On peut, à Venise, se croire sur le tillac d’une superbe galère à l’ancre, sur le Bucenture, où l’on vous donne une fête, et du bord duquel vous apercevez à l’entour des choses admirables. Mon auberge, l’hôtel de l’Europe, est placée à l’entrée du grand canal, en face de la Douane de mer, de la Giudecca et de Saint-Georges-Majeur. Lorsqu’on remonte le grand canal entre les deux files de ses palais, si marqués de leurs siècles, si variés d’architecture, lorsqu’on se transporte sur la grande et la petite place, que l’on contemple la basilique et ses dômes, le palais des doges, les procurazie nuove, la Zucca, la tour de l’Horloge, le beffroi de Saint-Marc, la colonne du Lion, tout cela mêlé aux voiles et aux mâts des vaisseaux, au mouvement de la foule et des gondoles, à l’azur du ciel et de la mer, les caprices d’un rêve ou les jeux d’une imagination orientale n’ont rien de plus fantastique. Quelquefois Cicéri[1] peint et rassemble sur une toile, pour les prestiges du théâtre, des monuments de toutes les formes, de tous les temps, de tous les pays, de tous les climats : c’est encore Venise.
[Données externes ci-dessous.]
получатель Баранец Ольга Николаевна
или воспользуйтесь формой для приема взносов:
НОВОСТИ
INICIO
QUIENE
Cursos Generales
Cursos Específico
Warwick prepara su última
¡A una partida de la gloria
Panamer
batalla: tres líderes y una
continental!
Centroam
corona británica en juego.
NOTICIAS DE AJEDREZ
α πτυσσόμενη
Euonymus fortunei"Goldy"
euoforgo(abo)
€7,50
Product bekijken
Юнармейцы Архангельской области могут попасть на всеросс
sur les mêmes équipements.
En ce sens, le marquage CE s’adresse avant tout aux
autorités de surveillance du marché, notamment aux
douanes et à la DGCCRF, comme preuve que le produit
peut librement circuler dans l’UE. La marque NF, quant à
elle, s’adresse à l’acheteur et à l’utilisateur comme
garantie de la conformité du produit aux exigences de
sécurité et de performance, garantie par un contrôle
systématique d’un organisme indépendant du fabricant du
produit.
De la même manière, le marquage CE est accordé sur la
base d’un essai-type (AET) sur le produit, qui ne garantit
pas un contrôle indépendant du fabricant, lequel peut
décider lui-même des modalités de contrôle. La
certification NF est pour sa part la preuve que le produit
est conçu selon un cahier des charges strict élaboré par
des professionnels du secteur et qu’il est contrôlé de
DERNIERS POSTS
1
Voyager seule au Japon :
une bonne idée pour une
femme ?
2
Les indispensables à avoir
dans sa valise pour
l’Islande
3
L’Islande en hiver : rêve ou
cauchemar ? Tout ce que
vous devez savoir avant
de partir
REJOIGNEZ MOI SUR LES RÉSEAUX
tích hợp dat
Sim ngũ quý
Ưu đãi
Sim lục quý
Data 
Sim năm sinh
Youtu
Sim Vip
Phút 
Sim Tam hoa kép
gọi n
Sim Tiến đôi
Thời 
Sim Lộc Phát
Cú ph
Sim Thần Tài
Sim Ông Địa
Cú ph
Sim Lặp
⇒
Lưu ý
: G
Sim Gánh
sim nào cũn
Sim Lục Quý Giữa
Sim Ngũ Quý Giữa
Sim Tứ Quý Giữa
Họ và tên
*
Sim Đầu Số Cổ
Ces édifices surdorés, embellis avec profusion par Giorgione, Titien, Paul Véronèse, Tintoret, Jean Bellini, Paris Bordone, les deux Palma, sont remplis de bronzes, de marbres, de granits, de porphyres, d’antiques précieuses, de manuscrits rares ; leur magie intérieure égale leur magie extérieure ; et quand, à la

  1. Cicéri (Pierre-Luc-Charles), peintre-décorateur français, né le 17 août 1782, mort le 22 août 1868. Les toiles qu’il exécuta pour l’Académie royale de musique ont fait de lui le maître de l’art décoratif. Ses plus célèbres décors sont ceux de la Lampe merveilleuse, de la Muette de Portici, de Guillaume Tell, de Robert le Diable, de la Vestale, de Moïse et d’Armide.